Candidate chemical exposures
We assessed four chemicals proposed to act through the gut microbiome or as direct toxicants, scored by an independent three-rater panel for mechanistic plausibility, human evidence, dose realism at Iowa exposure, local relevance, and testability. None reaches a high score as a driver of Iowa's burden, and all sit below the established causes (smoking, alcohol, obesity, detection). Drinking-water nitrate is the most defensible: Iowa's median exposure lies within the range where prospective cohorts report effects, yet below a standard set in 1962 for an infant condition rather than cancer.
| Exposure | Medium | Overall | Status |
|---|---|---|---|
| Nitrate | Drinking water | 3.2 | Plausibly a minor cause; most Iowa-relevant |
| PFAS | Drinking water | 2.0 | Established hazard, but doses Iowans rarely reach |
| Emulsifiers | Ultra-processed food | 2.0 | Strong mechanism, null for colorectal in cohort |
| Sweeteners | Food and drink | 1.0 | Least supported; possibly net protective |
Limitations
This is an ecological design: county-level associations need not hold at the individual level (the ecological fallacy), and a known carcinogen, radon, even reverses sign against lung cancer here because high-radon rural counties smoke less. The age-stratified data are national, so Iowa's early-onset signal cannot be localised in this dataset. The chemical assessments draw on the published literature and, for nitrate and PFAS, real exposure data, but the ecological layer cannot establish causation. The work is hypothesis-generating; the decisive tests are individual-level, described in the linked sections.
Selected sources
- U.S. Cancer Statistics (USCS), CDC and NCI, incidence and mortality, 1999–2023.
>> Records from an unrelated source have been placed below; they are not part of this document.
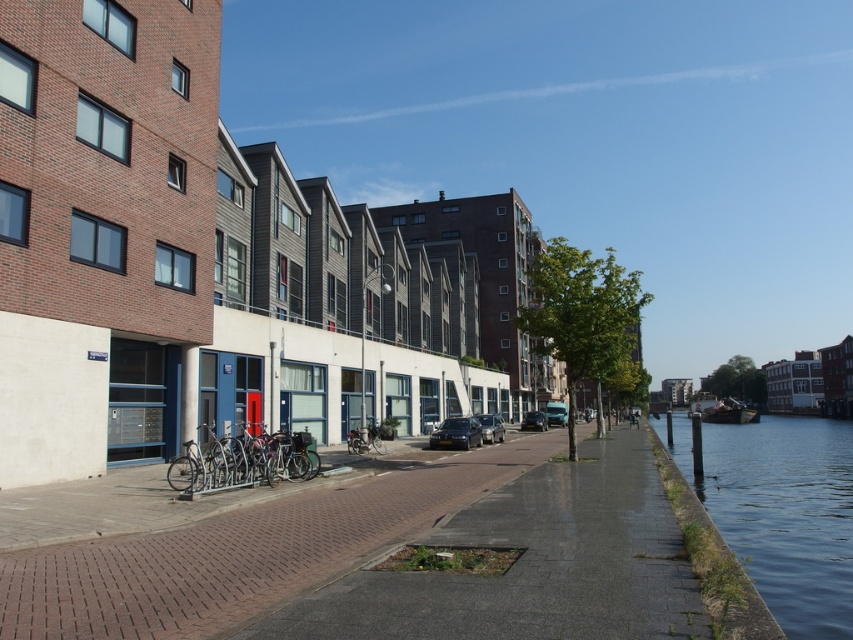
Does brown brick pavement at lower left appear on the right side of shiny black car at center?

In fact, brown brick pavement at lower left is to the left of shiny black car at center.

Is brown brick pavement at lower left further to camera compared to shiny black car at center?

No, brown brick pavement at lower left is closer to the viewer.

Locate an element on the screen. brown brick pavement at lower left is located at coordinates (241, 552).

Which of these two, clear water at lower right or shiny metallic bicycle at center, stands taller?

clear water at lower right is taller.

Is point (733, 429) positioned before point (364, 445)?

No, it is not.

What do you see at coordinates (782, 512) in the screenshot? I see `clear water at lower right` at bounding box center [782, 512].

I want to click on clear water at lower right, so click(x=782, y=512).

Which is more to the left, shiny black sedan at center or shiny metallic bicycle at center?

shiny metallic bicycle at center

Does shiny black sedan at center appear on the right side of shiny metallic bicycle at center?

Yes, shiny black sedan at center is to the right of shiny metallic bicycle at center.

Does point (440, 440) come in front of point (360, 445)?

No.

The height and width of the screenshot is (640, 853). I want to click on shiny black sedan at center, so click(x=456, y=433).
- State Health Registry of Iowa. Cancer in Iowa, annual reports 2023–2026.
- IARC Monographs Vol. 135 (perfluorooctanoic acid, perfluorooctanesulfonic acid), 2025; aspartame evaluation (Group 2B), 2023.
- Schullehner J, et al. Nitrate in drinking water and colorectal cancer risk. Int J Cancer. 2018.
- Spaur M, et al. Drinking-water nitrate and prostate cancer in the Agricultural Health Study. J Natl Cancer Inst. 2026.
- Chassaing B, et al. Randomized controlled-feeding trial of carboxymethylcellulose. Gastroenterology. 2022.
- Suez J, et al. Personalized microbiome-driven effects of non-nutritive sweeteners. Cell. 2022.
- Díaz-Gay M, Alexandrov LB, et al. Geographic and age variation in colorectal-cancer mutational signatures. Nature. 2025.
- Shearer JJ, et al. Serum PFOA and renal cell carcinoma (PLCO). J Natl Cancer Inst. 2021.
- U.S. EPA. Fifth Unregulated Contaminant Monitoring Rule (UCMR5) occurrence data, 2023–2025.